The Impact of Merger Bids on the Participating Firms' Security Holders

Authors

  • PAUL ASQUITH,

  • E. HAN KIM

    Search for more papers by this author
    • Assistant Professor of Finance, Harvard University, and Professor of Finance, The University of Michigan, respectively. We wish to thank Michael Brennan, Eugene Fama, Bob Hamada, Bob Higgins, John Lintner, Larry Schall, Peter Dodd, and especially Michael Bradley for helpful comments, and Y. Yun for assistance in data collection. This research was supported by summer research grants from Harvard University and the University of Michigan Graduate School of Business Administration.

ABSTRACT

This paper investigates whether merger bids have an impact on the wealth of the participating firms' bondholders and stockholders.
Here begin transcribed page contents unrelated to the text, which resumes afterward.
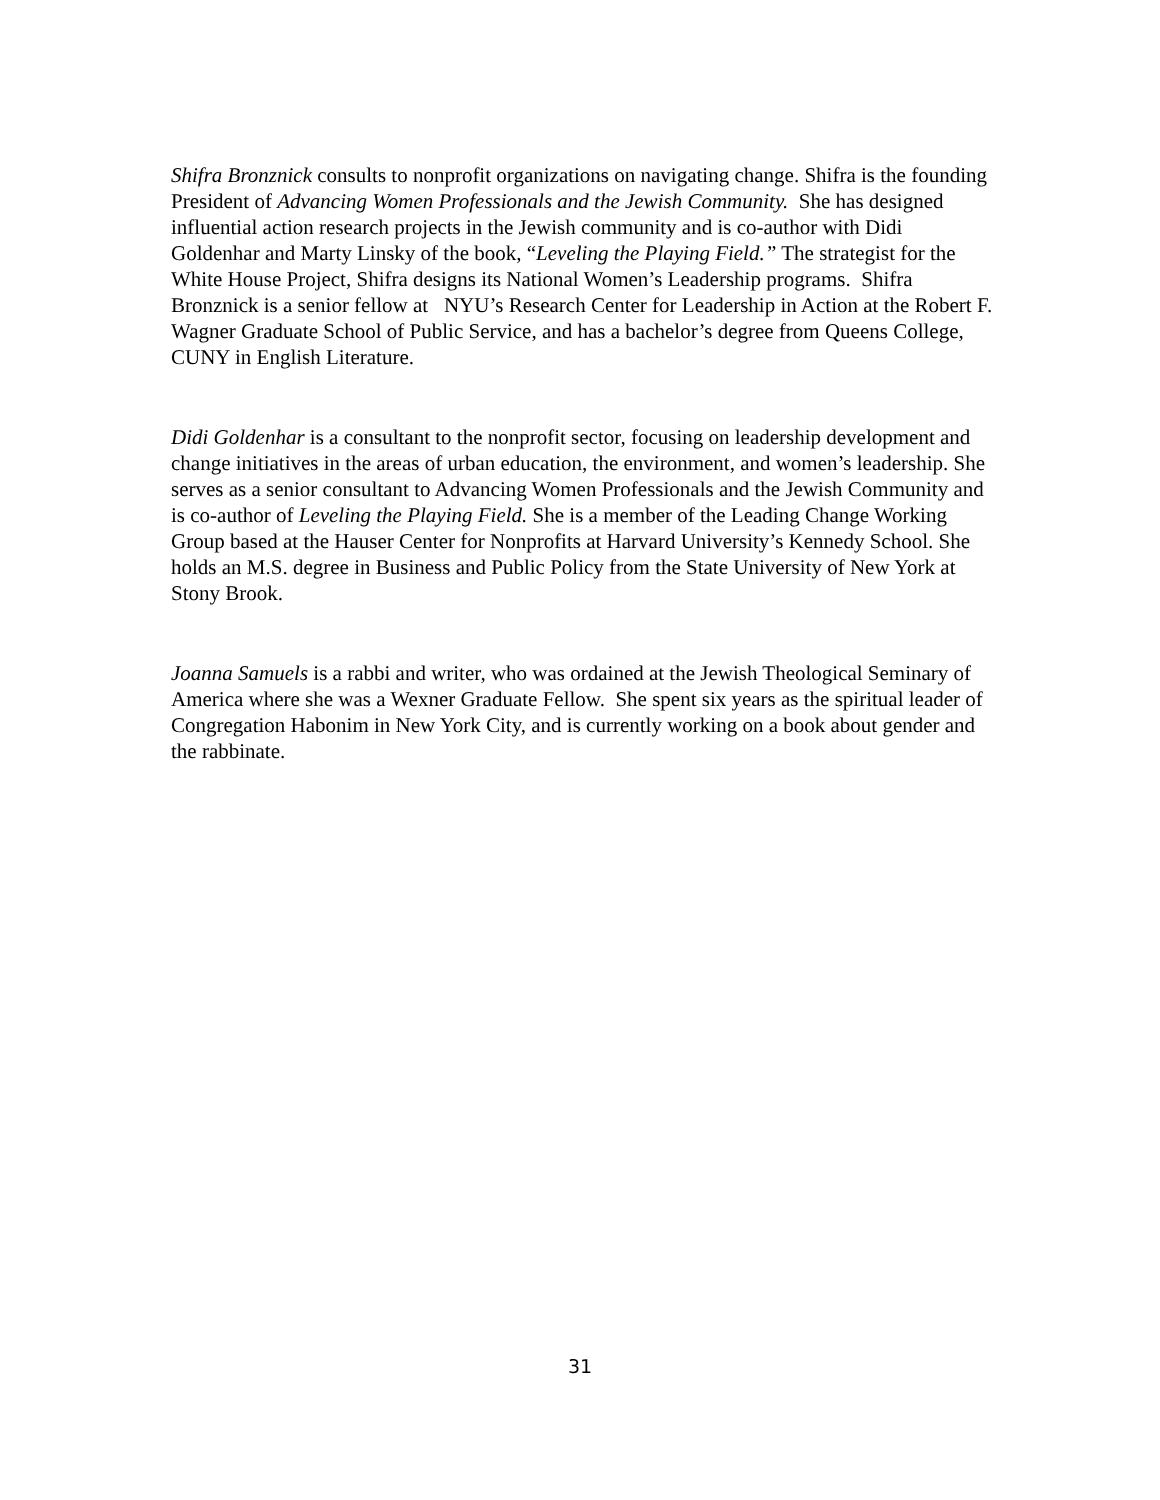Shifra Bronznick consults to nonprofit organizations on navigating change. Shifra is the founding President of Advancing Women Professionals and the Jewish Community. She has designed influential action research projects in the Jewish community and is co-author with Didi Goldenhar and Marty Linsky of the book, “Leveling the Playing Field.” The strategist for the White House Project, Shifra designs its National Women’s Leadership programs. Shifra Bronznick is a senior fellow at NYU’s Research Center for Leadership in Action at the Robert F. Wagner Graduate School of Public Service, and has a bachelor’s degree from Queens College, CUNY in English Literature.
Didi Goldenhar is a consultant to the nonprofit sector, focusing on leadership development and change initiatives in the areas of urban education, the environment, and women’s leadership. She serves as a senior consultant to Advancing Women Professionals and the Jewish Community and is co-author of Leveling the Playing Field. She is a member of the Leading Change Working Group based at the Hauser Center for Nonprofits at Harvard University’s Kennedy School. She holds an M.S. degree in Business and Public Policy from the State University of New York at Stony Brook.
Joanna Samuels is a rabbi and writer, who was ordained at the Jewish Theological Seminary of America where she was a Wexner Graduate Fellow. She spent six years as the spiritual leader of Congregation Habonim in New York City, and is currently working on a book about gender and the rabbinate.
31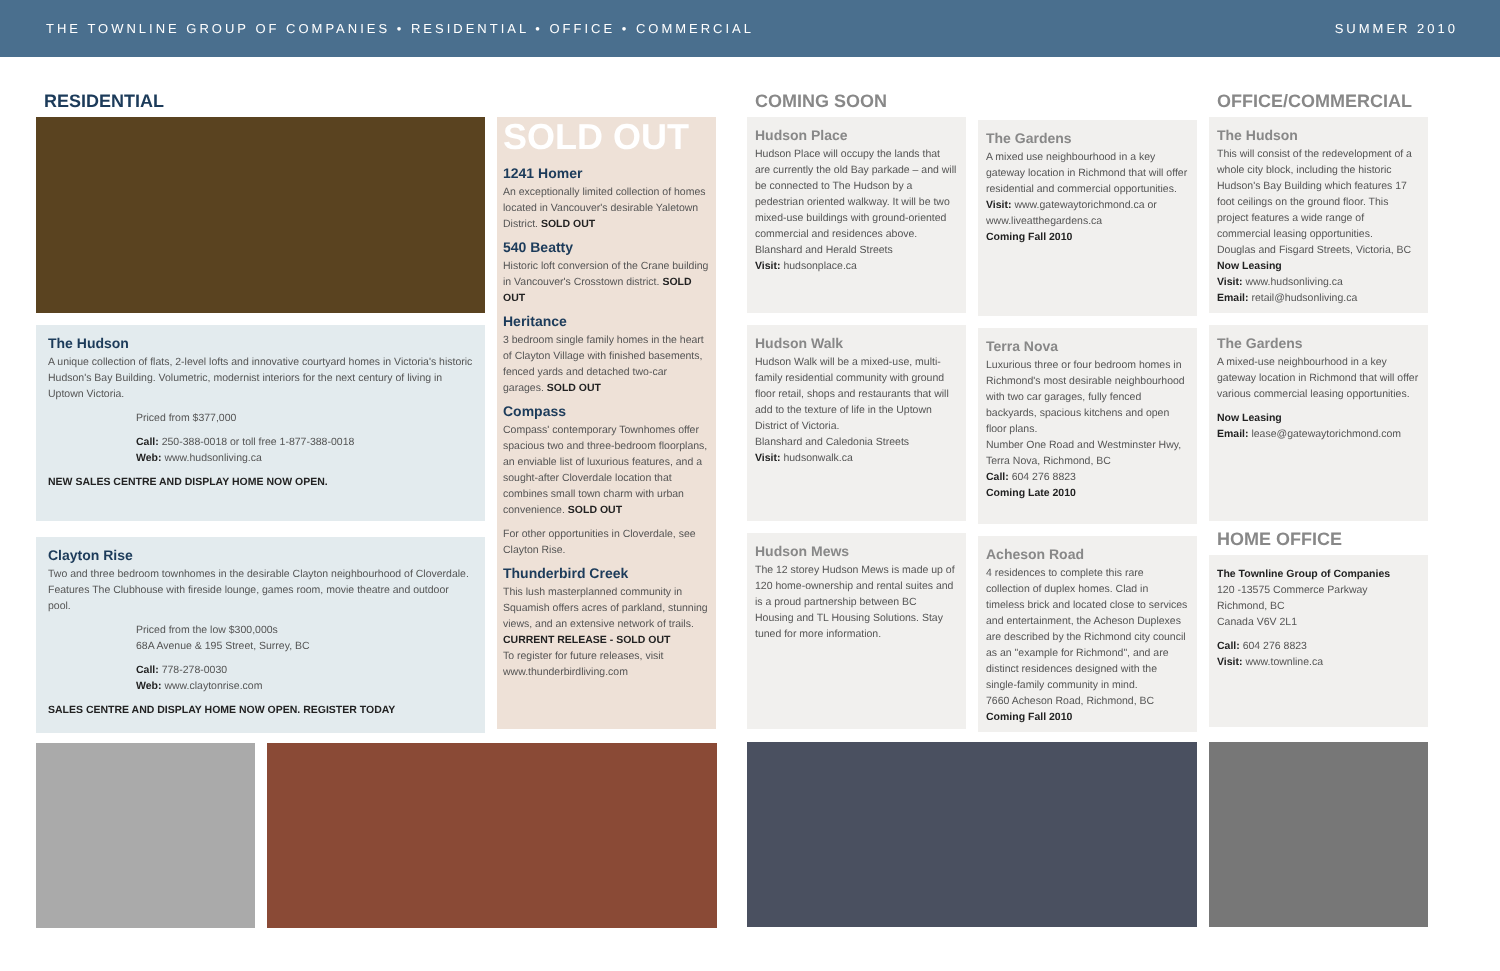THE TOWNLINE GROUP OF COMPANIES • RESIDENTIAL • OFFICE • COMMERCIAL SUMMER 2010
RESIDENTIAL
The Hudson
A unique collection of flats, 2-level lofts and innovative courtyard homes in Victoria's historic Hudson's Bay Building. Volumetric, modernist interiors for the next century of living in Uptown Victoria.
Priced from $377,000
Call: 250-388-0018 or toll free 1-877-388-0018
Web: www.hudsonliving.ca
NEW SALES CENTRE AND DISPLAY HOME NOW OPEN.
Clayton Rise
Two and three bedroom townhomes in the desirable Clayton neighbourhood of Cloverdale. Features The Clubhouse with fireside lounge, games room, movie theatre and outdoor pool.
Priced from the low $300,000s
68A Avenue & 195 Street, Surrey, BC
Call: 778-278-0030
Web: www.claytonrise.com
SALES CENTRE AND DISPLAY HOME NOW OPEN. REGISTER TODAY
SOLD OUT
1241 Homer
An exceptionally limited collection of homes located in Vancouver's desirable Yaletown District. SOLD OUT
540 Beatty
Historic loft conversion of the Crane building in Vancouver's Crosstown district. SOLD OUT
Heritance
3 bedroom single family homes in the heart of Clayton Village with finished basements, fenced yards and detached two-car garages. SOLD OUT
Compass
Compass' contemporary Townhomes offer spacious two and three-bedroom floorplans, an enviable list of luxurious features, and a sought-after Cloverdale location that combines small town charm with urban convenience. SOLD OUT
For other opportunities in Cloverdale, see Clayton Rise.
Thunderbird Creek
This lush masterplanned community in Squamish offers acres of parkland, stunning views, and an extensive network of trails. CURRENT RELEASE - SOLD OUT
To register for future releases, visit www.thunderbirdliving.com
COMING SOON
Hudson Place
Hudson Place will occupy the lands that are currently the old Bay parkade – and will be connected to The Hudson by a pedestrian oriented walkway. It will be two mixed-use buildings with ground-oriented commercial and residences above.
Blanshard and Herald Streets
Visit: hudsonplace.ca
Hudson Walk
Hudson Walk will be a mixed-use, multi-family residential community with ground floor retail, shops and restaurants that will add to the texture of life in the Uptown District of Victoria.
Blanshard and Caledonia Streets
Visit: hudsonwalk.ca
Hudson Mews
The 12 storey Hudson Mews is made up of 120 home-ownership and rental suites and is a proud partnership between BC Housing and TL Housing Solutions. Stay tuned for more information.
The Gardens
A mixed use neighbourhood in a key gateway location in Richmond that will offer residential and commercial opportunities.
Visit: www.gatewaytorichmond.ca or www.liveatthegardens.ca
Coming Fall 2010
Terra Nova
Luxurious three or four bedroom homes in Richmond's most desirable neighbourhood with two car garages, fully fenced backyards, spacious kitchens and open floor plans.
Number One Road and Westminster Hwy, Terra Nova, Richmond, BC
Call: 604 276 8823
Coming Late 2010
Acheson Road
4 residences to complete this rare collection of duplex homes. Clad in timeless brick and located close to services and entertainment, the Acheson Duplexes are described by the Richmond city council as an "example for Richmond", and are distinct residences designed with the single-family community in mind.
7660 Acheson Road, Richmond, BC
Coming Fall 2010
OFFICE/COMMERCIAL
The Hudson
This will consist of the redevelopment of a whole city block, including the historic Hudson's Bay Building which features 17 foot ceilings on the ground floor. This project features a wide range of commercial leasing opportunities.
Douglas and Fisgard Streets, Victoria, BC
Now Leasing
Visit: www.hudsonliving.ca
Email: retail@hudsonliving.ca
The Gardens
A mixed-use neighbourhood in a key gateway location in Richmond that will offer various commercial leasing opportunities.
Now Leasing
Email: lease@gatewaytorichmond.com
HOME OFFICE
The Townline Group of Companies
120 -13575 Commerce Parkway
Richmond, BC
Canada V6V 2L1
Call: 604 276 8823
Visit: www.townline.ca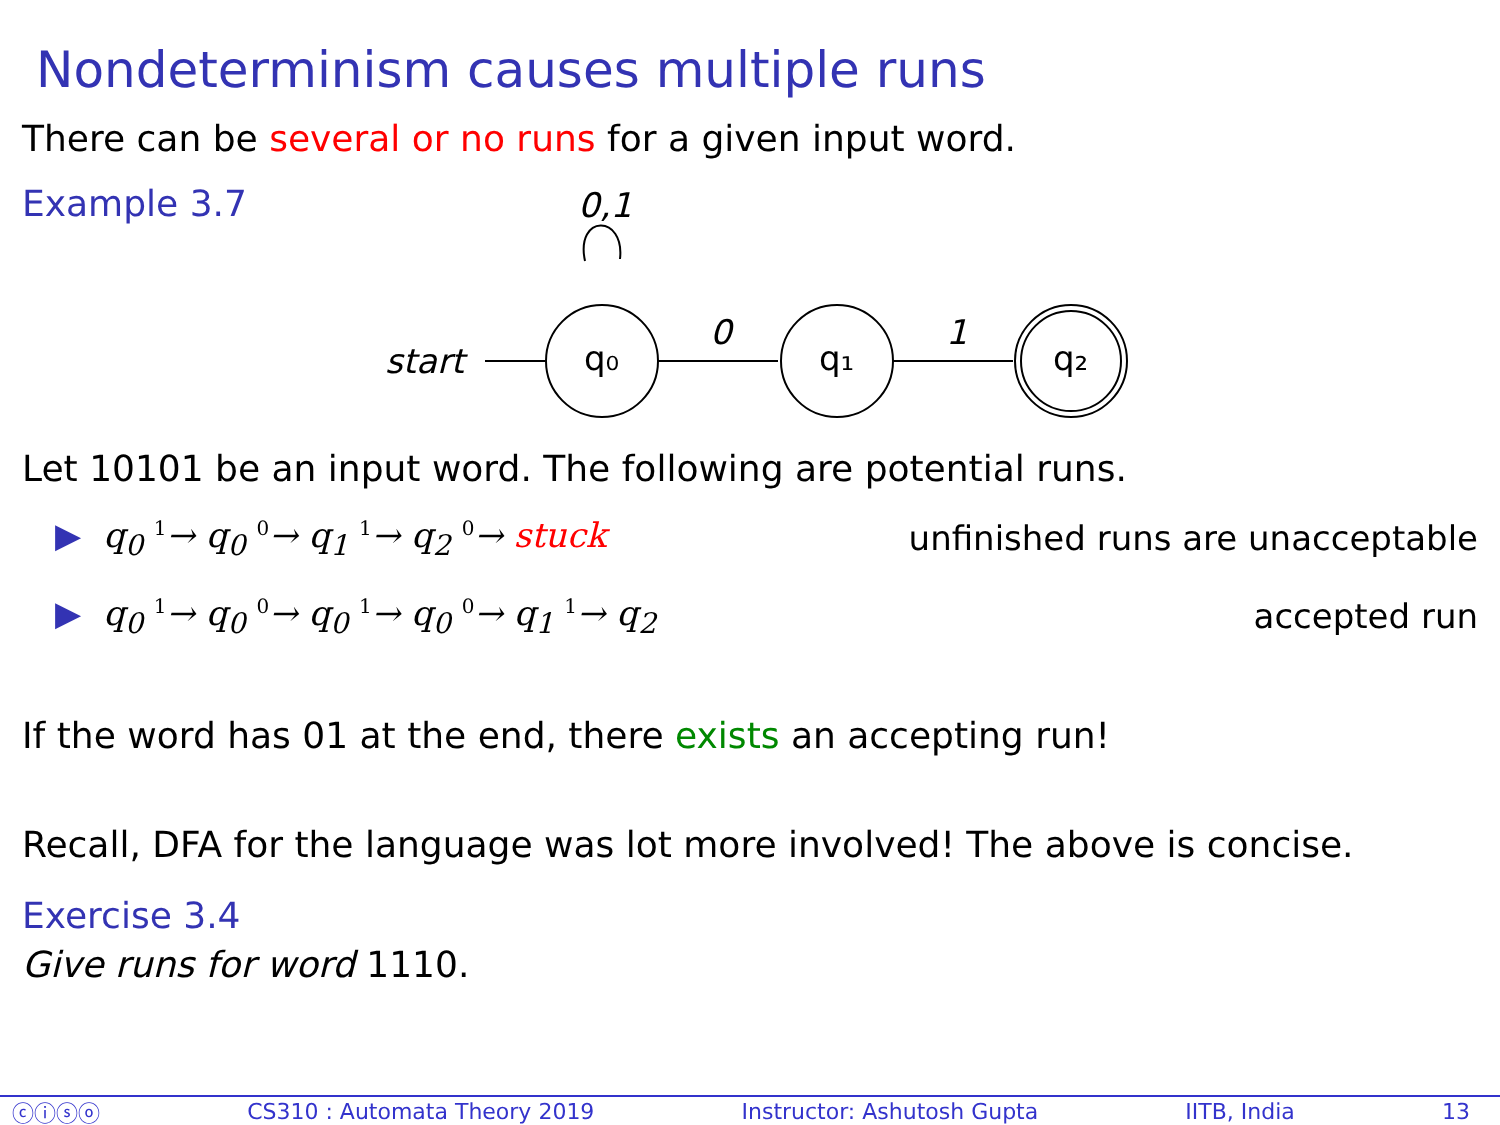Nondeterminism causes multiple runs
There can be several or no runs for a given input word.
Example 3.7
0,1
start
q₀
0
q₁
1
q₂
Let 10101 be an input word. The following are potential runs.
▶ q<sub>0</sub> <sup>1</sup>→ q<sub>0</sub> <sup>0</sup>→ q<sub>1</sub> <sup>1</sup>→ q<sub>2</sub> <sup>0</sup>→ stuck unfinished runs are unacceptable
▶ q<sub>0</sub> <sup>1</sup>→ q<sub>0</sub> <sup>0</sup>→ q<sub>0</sub> <sup>1</sup>→ q<sub>0</sub> <sup>0</sup>→ q<sub>1</sub> <sup>1</sup>→ q<sub>2</sub> accepted run
If the word has 01 at the end, there exists an accepting run!
Recall, DFA for the language was lot more involved! The above is concise.
Exercise 3.4
Give runs for word 1110.
ⓒⓘⓢⓞ CS310 : Automata Theory 2019 Instructor: Ashutosh Gupta IITB, India 13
Monthly and daily bond and stock returns are calculated relative to the announcement date of a merger bid for a sample of conglomerate mergers. The results show that while the stockholders of target firms gain from a merger bid, no other securityholders either gain or lose. To provide direct evidence on the existence of “diversification effects” and “incentive effects,” we test whether the bondholders' returns are dependent upon the correlation between the returns of the merging firms and whether the size of the bondholders' and stockholders' returns in individual mergers are correlated. The results are consistent with a capital market that efficiently resolves conflicts of interest between stockholders and bondholders.